- _The problem_
Reproduce exactly, and only, the lines below from the one containing "brightfield microscopy of" through the one containing "center cells show".

- _Material for this exercise_

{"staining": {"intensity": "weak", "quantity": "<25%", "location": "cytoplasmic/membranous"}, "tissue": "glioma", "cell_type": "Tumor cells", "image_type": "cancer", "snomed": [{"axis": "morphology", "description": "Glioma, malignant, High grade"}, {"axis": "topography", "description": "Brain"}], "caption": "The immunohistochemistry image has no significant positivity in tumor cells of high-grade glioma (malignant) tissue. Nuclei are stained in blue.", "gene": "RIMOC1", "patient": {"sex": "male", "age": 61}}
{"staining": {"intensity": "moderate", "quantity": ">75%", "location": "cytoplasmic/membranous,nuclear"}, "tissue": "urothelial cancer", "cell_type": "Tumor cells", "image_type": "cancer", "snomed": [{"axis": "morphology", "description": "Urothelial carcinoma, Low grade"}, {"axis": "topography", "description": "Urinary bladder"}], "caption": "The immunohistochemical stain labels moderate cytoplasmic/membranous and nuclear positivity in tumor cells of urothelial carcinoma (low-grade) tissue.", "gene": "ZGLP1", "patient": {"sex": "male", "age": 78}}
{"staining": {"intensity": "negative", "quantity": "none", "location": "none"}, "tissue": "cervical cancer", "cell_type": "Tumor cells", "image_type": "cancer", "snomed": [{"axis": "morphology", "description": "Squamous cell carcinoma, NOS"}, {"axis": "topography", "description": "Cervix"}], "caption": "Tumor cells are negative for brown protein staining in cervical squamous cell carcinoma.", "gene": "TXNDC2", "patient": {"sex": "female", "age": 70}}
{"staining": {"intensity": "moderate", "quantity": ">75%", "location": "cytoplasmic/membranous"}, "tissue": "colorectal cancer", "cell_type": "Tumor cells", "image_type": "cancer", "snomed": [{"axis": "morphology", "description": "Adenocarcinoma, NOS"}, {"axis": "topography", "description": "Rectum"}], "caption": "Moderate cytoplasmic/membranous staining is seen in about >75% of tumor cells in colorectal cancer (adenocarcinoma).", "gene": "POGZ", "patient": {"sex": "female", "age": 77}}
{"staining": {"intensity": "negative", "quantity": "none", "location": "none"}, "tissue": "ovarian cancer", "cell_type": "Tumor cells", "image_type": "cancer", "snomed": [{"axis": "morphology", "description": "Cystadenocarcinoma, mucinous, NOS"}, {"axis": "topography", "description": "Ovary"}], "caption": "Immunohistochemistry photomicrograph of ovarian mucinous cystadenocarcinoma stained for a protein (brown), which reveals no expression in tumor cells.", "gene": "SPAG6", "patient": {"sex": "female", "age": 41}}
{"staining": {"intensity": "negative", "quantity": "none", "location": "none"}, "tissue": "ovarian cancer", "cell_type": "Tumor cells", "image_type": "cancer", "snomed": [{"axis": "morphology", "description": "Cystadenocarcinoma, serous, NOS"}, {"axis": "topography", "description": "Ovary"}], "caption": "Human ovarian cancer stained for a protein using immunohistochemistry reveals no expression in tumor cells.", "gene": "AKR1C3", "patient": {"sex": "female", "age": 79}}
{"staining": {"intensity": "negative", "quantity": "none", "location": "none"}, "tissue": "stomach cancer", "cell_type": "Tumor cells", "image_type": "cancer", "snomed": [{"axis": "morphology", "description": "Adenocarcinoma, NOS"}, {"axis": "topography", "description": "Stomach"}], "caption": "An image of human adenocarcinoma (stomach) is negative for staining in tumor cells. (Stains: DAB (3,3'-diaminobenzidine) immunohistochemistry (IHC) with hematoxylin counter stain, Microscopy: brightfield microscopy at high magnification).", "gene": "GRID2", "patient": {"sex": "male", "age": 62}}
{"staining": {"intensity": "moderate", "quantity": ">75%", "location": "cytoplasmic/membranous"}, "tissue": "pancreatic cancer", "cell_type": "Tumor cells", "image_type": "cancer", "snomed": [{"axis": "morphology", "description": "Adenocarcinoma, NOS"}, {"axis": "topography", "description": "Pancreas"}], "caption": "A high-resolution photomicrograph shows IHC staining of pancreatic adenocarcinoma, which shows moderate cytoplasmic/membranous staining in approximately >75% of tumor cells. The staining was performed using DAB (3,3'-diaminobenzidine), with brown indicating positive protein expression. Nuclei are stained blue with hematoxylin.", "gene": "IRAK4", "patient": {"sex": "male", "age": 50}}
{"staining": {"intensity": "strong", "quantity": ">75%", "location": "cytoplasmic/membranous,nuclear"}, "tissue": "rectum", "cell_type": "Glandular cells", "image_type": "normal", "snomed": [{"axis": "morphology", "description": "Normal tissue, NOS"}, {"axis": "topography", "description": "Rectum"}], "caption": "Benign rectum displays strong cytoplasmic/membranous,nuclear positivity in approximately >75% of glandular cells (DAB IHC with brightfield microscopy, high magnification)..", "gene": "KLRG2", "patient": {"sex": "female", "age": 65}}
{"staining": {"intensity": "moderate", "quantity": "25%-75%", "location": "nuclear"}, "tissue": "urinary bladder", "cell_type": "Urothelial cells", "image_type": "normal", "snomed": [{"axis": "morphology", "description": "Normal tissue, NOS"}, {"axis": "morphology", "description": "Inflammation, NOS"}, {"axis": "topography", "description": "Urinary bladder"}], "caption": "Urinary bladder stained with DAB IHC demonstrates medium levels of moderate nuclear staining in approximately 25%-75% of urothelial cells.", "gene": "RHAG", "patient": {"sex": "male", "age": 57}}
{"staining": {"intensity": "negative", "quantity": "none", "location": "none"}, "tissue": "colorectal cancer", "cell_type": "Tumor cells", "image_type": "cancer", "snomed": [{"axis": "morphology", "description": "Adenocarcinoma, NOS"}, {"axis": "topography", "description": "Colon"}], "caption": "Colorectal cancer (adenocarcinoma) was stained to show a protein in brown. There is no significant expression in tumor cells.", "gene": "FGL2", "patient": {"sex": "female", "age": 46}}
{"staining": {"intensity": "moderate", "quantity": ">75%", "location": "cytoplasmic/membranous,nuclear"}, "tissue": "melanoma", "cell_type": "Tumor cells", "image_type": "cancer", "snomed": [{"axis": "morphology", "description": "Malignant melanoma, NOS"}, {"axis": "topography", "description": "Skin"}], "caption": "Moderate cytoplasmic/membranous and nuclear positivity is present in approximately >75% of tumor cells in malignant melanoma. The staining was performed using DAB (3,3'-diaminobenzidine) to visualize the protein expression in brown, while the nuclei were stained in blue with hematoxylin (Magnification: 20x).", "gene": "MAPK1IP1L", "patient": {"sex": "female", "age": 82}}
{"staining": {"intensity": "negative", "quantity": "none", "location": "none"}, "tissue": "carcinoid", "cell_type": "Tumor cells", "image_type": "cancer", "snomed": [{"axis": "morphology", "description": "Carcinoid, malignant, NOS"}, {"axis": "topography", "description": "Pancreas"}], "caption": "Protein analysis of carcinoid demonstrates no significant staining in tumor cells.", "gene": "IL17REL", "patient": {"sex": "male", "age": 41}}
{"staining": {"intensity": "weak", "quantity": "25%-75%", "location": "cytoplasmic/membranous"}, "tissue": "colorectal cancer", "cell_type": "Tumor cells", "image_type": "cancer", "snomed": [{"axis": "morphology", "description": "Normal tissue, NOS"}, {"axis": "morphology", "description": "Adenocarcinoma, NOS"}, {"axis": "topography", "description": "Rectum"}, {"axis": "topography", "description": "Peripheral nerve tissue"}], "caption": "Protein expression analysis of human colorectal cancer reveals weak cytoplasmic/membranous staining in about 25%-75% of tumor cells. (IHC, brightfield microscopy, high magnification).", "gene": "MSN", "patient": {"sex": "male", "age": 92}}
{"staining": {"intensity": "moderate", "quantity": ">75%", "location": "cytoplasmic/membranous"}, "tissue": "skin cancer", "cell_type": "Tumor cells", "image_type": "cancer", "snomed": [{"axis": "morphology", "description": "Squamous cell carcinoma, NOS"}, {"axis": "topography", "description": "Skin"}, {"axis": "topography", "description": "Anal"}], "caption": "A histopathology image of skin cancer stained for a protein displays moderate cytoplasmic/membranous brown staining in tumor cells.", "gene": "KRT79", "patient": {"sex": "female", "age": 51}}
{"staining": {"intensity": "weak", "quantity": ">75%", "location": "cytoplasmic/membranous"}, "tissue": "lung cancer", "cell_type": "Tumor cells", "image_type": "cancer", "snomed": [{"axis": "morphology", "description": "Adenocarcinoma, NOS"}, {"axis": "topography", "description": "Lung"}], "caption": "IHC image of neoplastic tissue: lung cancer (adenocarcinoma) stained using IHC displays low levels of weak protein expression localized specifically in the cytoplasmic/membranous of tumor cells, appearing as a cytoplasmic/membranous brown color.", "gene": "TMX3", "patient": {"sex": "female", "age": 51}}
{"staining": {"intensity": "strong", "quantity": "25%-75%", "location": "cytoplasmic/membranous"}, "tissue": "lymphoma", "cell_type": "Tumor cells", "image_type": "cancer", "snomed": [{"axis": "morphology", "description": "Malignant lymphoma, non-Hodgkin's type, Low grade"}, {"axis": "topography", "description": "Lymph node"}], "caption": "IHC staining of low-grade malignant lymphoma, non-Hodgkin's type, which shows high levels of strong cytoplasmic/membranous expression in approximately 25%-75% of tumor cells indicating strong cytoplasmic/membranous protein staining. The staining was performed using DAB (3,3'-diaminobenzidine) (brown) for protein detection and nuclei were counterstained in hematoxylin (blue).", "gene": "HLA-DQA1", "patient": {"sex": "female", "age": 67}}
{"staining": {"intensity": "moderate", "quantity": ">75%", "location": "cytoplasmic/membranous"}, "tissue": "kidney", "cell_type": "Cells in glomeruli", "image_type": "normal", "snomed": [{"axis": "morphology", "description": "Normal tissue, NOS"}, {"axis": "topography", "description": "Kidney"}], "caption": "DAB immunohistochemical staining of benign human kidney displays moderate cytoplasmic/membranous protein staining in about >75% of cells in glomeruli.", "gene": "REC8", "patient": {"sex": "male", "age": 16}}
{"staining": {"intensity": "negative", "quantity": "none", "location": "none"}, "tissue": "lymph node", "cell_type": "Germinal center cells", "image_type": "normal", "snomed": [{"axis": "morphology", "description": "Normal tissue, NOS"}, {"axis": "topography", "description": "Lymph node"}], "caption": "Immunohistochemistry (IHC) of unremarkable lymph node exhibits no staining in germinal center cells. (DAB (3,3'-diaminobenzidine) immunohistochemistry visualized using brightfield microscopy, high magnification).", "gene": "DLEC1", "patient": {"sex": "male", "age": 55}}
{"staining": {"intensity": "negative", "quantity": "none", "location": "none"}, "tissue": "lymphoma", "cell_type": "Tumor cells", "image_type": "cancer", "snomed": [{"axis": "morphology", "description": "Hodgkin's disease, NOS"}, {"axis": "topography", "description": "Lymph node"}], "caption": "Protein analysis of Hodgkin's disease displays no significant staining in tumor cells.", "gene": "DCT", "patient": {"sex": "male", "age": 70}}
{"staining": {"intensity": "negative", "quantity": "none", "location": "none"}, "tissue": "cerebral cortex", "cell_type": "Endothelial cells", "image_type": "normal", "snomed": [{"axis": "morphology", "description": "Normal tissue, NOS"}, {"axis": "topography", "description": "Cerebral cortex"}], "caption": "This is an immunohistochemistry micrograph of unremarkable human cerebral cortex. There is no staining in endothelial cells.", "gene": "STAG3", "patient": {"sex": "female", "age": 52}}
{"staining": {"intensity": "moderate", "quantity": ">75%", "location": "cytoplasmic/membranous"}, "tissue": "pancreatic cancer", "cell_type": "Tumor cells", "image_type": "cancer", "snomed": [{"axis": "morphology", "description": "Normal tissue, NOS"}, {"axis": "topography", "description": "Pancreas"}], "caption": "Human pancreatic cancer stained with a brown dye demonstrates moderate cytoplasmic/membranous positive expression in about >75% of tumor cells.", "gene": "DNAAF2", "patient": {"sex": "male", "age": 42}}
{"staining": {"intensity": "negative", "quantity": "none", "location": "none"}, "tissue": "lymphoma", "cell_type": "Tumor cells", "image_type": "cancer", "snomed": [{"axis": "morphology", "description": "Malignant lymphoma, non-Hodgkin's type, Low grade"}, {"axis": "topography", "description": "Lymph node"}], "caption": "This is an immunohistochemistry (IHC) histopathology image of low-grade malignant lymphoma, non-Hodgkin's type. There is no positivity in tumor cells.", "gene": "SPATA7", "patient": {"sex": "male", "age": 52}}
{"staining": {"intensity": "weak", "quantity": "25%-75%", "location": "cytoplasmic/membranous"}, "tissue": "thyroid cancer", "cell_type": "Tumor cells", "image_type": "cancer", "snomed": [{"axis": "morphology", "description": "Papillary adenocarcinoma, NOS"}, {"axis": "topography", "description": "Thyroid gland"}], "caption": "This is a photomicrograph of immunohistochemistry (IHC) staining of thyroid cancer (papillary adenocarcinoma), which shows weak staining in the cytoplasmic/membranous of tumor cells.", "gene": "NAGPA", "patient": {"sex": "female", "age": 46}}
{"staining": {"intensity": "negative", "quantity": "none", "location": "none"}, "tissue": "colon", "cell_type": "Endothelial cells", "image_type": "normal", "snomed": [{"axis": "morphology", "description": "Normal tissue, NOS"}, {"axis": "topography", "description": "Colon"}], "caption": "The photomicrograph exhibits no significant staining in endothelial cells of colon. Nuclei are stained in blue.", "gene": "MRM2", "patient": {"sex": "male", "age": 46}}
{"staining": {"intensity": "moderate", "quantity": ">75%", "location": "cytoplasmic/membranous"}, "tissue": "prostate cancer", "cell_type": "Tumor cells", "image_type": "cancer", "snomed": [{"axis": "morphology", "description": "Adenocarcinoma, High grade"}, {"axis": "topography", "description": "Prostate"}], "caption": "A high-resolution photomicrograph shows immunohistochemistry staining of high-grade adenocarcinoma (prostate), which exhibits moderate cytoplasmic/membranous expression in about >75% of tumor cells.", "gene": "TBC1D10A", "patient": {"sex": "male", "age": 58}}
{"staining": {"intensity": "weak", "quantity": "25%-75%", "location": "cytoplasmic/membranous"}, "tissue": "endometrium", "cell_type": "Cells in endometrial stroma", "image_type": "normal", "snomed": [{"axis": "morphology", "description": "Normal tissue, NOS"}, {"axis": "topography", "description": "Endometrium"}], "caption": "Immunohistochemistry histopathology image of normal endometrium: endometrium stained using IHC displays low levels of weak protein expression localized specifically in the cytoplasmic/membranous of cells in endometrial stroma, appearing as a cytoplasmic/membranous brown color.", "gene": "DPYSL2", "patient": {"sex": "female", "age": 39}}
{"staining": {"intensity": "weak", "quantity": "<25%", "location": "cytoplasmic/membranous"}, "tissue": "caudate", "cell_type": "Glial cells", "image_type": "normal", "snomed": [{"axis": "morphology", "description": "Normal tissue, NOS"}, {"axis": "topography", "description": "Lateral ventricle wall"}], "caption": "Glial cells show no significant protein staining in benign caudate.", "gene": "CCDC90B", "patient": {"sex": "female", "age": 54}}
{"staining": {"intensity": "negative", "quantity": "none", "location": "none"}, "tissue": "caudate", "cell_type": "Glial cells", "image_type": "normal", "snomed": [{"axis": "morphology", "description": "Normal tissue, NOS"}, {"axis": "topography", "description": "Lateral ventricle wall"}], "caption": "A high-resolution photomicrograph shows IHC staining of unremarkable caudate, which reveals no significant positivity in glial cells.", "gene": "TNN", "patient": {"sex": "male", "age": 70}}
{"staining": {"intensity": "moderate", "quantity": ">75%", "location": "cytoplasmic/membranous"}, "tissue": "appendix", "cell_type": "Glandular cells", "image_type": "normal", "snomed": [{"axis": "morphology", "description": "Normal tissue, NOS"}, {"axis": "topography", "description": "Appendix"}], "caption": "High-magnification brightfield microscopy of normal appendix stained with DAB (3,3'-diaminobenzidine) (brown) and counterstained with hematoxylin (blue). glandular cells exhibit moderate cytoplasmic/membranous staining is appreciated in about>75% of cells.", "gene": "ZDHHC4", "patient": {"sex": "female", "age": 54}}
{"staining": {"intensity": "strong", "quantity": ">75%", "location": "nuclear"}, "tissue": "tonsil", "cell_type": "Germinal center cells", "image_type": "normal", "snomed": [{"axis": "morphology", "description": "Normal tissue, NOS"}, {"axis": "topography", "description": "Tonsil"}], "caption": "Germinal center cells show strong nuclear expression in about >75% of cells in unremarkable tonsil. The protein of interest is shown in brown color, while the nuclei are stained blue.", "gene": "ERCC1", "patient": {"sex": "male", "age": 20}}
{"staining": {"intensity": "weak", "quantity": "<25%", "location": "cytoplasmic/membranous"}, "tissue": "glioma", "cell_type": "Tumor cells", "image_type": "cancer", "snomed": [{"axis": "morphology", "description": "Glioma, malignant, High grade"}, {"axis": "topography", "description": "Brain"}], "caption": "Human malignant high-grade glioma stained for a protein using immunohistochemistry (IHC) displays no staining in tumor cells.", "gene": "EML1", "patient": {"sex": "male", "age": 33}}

- _Written solution_
{"staining": {"intensity": "moderate", "quantity": ">75%", "location": "cytoplasmic/membranous"}, "tissue": "appendix", "cell_type": "Glandular cells", "image_type": "normal", "snomed": [{"axis": "morphology", "description": "Normal tissue, NOS"}, {"axis": "topography", "description": "Appendix"}], "caption": "High-magnification brightfield microscopy of normal appendix stained with DAB (3,3'-diaminobenzidine) (brown) and counterstained with hematoxylin (blue). glandular cells exhibit moderate cytoplasmic/membranous staining is appreciated in about>75% of cells.", "gene": "ZDHHC4", "patient": {"sex": "female", "age": 54}}
{"staining": {"intensity": "strong", "quantity": ">75%", "location": "nuclear"}, "tissue": "tonsil", "cell_type": "Germinal center cells", "image_type": "normal", "snomed": [{"axis": "morphology", "description": "Normal tissue, NOS"}, {"axis": "topography", "description": "Tonsil"}], "caption": "Germinal center cells show strong nuclear expression in about >75% of cells in unremarkable tonsil. The protein of interest is shown in brown color, while the nuclei are stained blue.", "gene": "ERCC1", "patient": {"sex": "male", "age": 20}}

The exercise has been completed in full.